History of languages: automatic programming

Where did modern languages come from? How did they evolve?

For many, they believe Fortran was the first language, but it did not evolve out of the ether.

Heinz Rutishauser, in his manuscript Description of ALGOL 60 (Springer Verlag, 1967) made the following statement which sums up the early years of programming machines, before the advent of programming languages as we know them today.

In the early days of automatic computing, programming was considered some kind of art, since, indeed, special skill was required to describe the entire computation in advance in a rather queer notation. With the advent of fast computers, however, the need for writing a program for every problem very soon became a nightmare and left no room for artistic feelings.

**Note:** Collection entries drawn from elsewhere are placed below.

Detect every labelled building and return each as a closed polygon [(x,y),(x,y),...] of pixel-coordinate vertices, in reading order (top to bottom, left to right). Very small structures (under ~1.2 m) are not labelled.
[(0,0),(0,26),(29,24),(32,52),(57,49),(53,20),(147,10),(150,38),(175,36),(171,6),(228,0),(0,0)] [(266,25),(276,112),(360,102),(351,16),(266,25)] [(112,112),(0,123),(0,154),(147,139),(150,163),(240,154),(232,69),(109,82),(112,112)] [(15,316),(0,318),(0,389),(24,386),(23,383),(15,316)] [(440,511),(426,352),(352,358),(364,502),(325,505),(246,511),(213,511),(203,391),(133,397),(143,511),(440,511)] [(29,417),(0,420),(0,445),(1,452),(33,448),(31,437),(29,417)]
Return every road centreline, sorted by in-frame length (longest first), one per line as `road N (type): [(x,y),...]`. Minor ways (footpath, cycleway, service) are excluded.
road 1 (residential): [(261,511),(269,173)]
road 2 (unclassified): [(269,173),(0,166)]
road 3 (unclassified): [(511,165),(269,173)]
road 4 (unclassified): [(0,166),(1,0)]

It was very likely that the inherent increase in program complexity and size made writing them by hand in machine code perplexing. Was there a notation somewhere between machine code, and the mathematical notation used to represent what was to be done? The answer was yes, and it was in the form of automatic programming. This was started by M.V.Wilkes (UK), and G.Hopper (USA), around 1950. These automatic programming systems were classified into three different forms:

  1. External machine code – instructions appear as a mnemonic operation symbol, and a decimal address.
  2. Assembly languages – operation symbols, use of algebraic symbols to represent operand addresses, and jump destinations.
  3. Algorithmic languages – standard mathematical notation for describing arithmetic operations, and dynamic elements for describing the flow of a computation.

The usability of each of these methods was reduced by how easy it was to translate them to machine code. External machine code was simple, assembly languages required the allocation of addresses which complicated matters, and algorithmic languages were extremely complicated.